Baca: Ma'ruf Amin Bicara soal Islam Moderat di Singapura
Ma'ruf menyebut, dirinya adalah pemakalah pertama yang memakai sarung dalam acara Kuliah Umum S. Rajaratnam School of Internasional Studies. Ma'ruf menceritakan, sebagai Ketua Umum Majelis Ulama Indonesia dan juga Mustasyar Pengurus Besar Nahdlatul Ulama, sarung adalah pakaian ulama Indonesia.
Ma'ruf menuturkan, calon presiden inkumben Joko Widodo atau Jokowi juga tidak meminta dia mengganti kostum dan tetap tampil sebagai ulama. "Karena itu, saya di mana pun, sepanjang tidak dilarang, saya akan memakai sarung, walaupun saya juga punya celana," ujar Ma'ruf sambil tertawa.

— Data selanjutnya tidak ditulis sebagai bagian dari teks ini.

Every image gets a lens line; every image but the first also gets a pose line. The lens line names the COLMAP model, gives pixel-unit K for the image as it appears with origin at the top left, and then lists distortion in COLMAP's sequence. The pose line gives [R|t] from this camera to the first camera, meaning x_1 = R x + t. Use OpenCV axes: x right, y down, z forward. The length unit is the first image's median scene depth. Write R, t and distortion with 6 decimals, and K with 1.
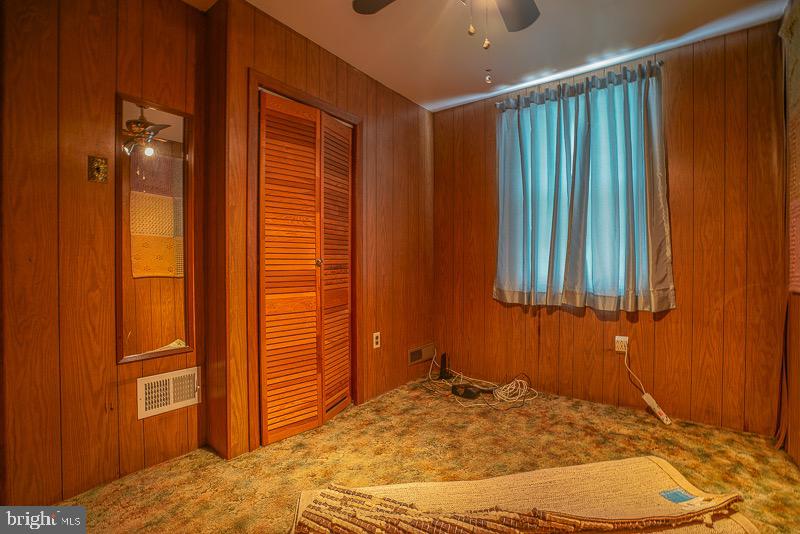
lens RADIAL K [[363.9, 0, 400.0], [0, 363.9, 267.0], [0, 0, 1]] dist [-0.060886, 0.020644]
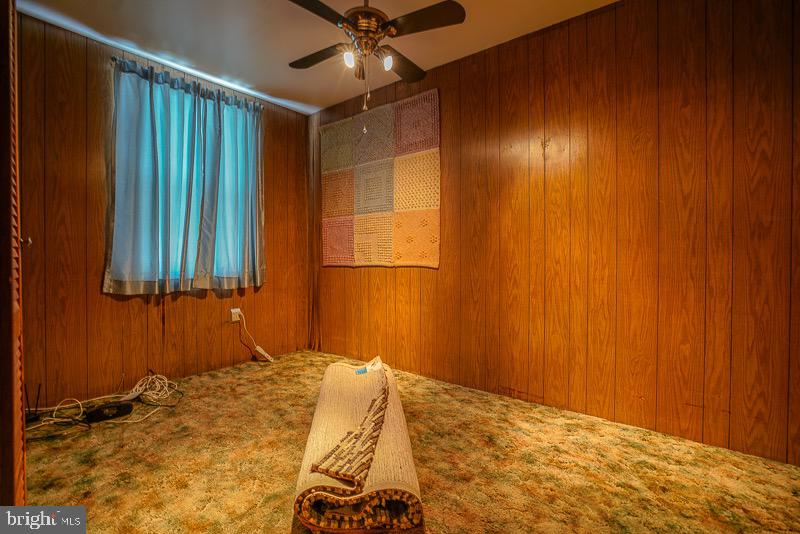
lens RADIAL K [[367.0, 0, 399.8], [0, 367.0, 259.1], [0, 0, 1]] dist [-0.062428, 0.021770]
pose [[0.029386, -0.013808, 0.999473, -0.597907], [0.008011, 0.999876, 0.013578, 0.006888], [-0.999536, 0.007607, 0.029493, 0.359693]]
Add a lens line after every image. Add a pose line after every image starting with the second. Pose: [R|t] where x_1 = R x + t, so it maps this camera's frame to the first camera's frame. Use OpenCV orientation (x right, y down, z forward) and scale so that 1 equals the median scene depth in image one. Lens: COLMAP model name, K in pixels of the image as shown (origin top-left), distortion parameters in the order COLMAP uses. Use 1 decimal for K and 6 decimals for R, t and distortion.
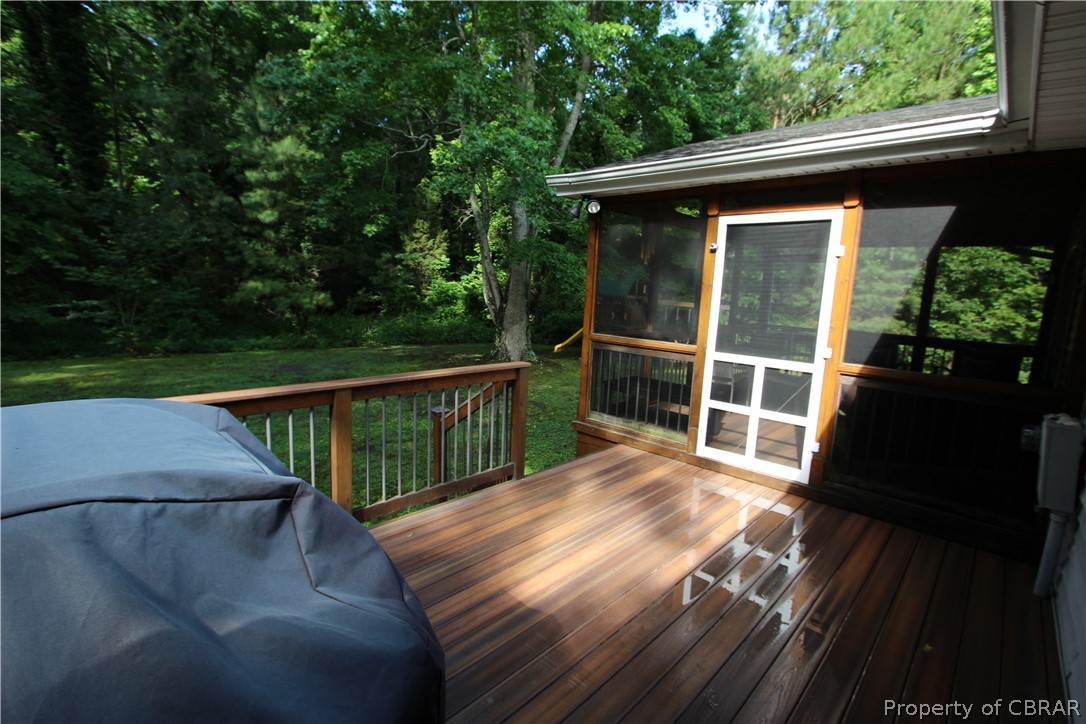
lens RADIAL K [[501.1, 0, 546.5], [0, 501.1, 358.9], [0, 0, 1]] dist [-0.018842, 0.002100]
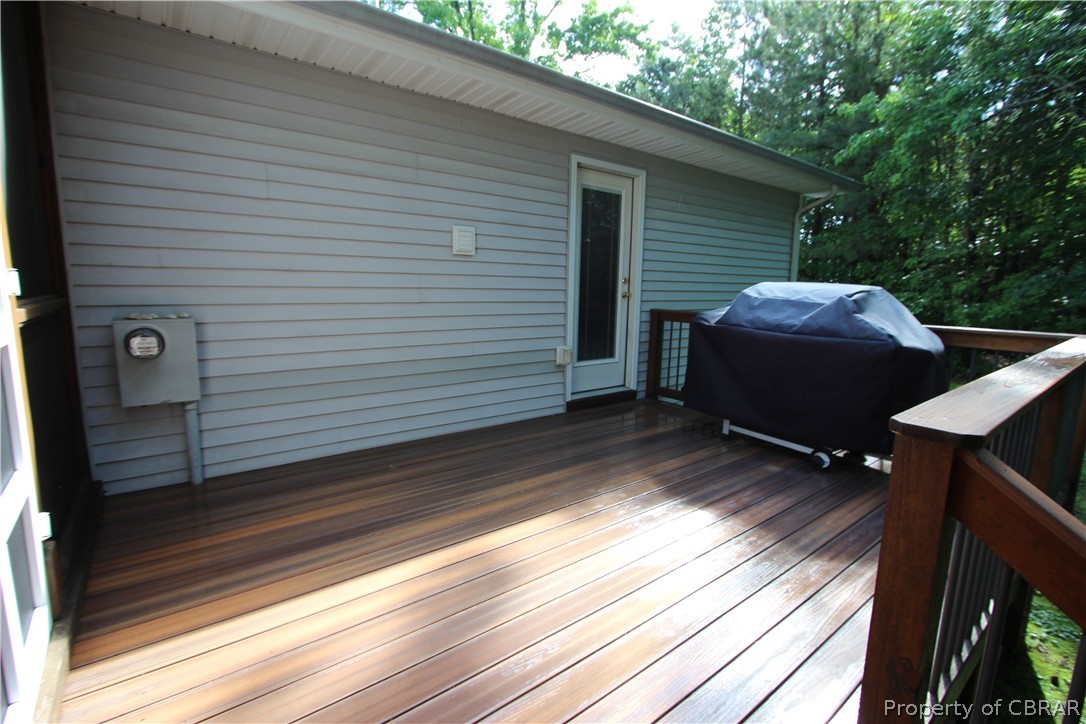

Seri kuliah umum itu, dihadiri tak kurang dari 150 peserta terdaftar. Beberapa tokoh Indonesia hadir dalam forum tersebut. Di antaranya, mantan Gubernur Sumsel, Alex Noerdin dan mantan Gubernur BI, Soedrajad Djiwandono. Peserta bukan hanya dari kalangan akademisi dan peneliti, tapi juga tampak ada peserta dari pimpinan beberapa bank, pelaku bisnis, Kamar Dagang Singapura, pimpinan beberapa perusahaan multinasional, dan sebagainya.
Baca: Ma'ruf Amin: ASEAN Tak Boleh Tergantung Amerika dan Cina
Dalam makalah yang diberi judul, “Rekonsolidasi Wasathiyah Islam:
Promosi Islam “Jalan Ketiga” dan Arus Baru Ekonomi Berkeadilan,” sebagai modifikasi dari judul perminatan RSiS-NTU yang bertema, “The Emergency od Wasathiyah Islam: Promoting “Middle-Way” Islam and Sosio-Economic Equality in Indonesia”, Ma'ruf ingin menyampaikan bahwa Islam Moderat adalah paham yang sudah lama dianut mayoritas muslim Indonesia.
Menurut Ma'ruf, hal itu perlu diperteguh kembali karena banyak ancaman ekstremitas kiri-kanan yang dapat berimbas pada angancam konsensus nasional dalam bernegara, yakni Pancasila, UUD 1945, dan NKRI. "Peneguhan kembali konsensus nasional itu melalui rekonsolidasi Islam Wasathiyah, juga harus ditopeng Ekonomi Berkeadilan sebagai arus baru ekonomi Indonesia," ujar Ma'ruf.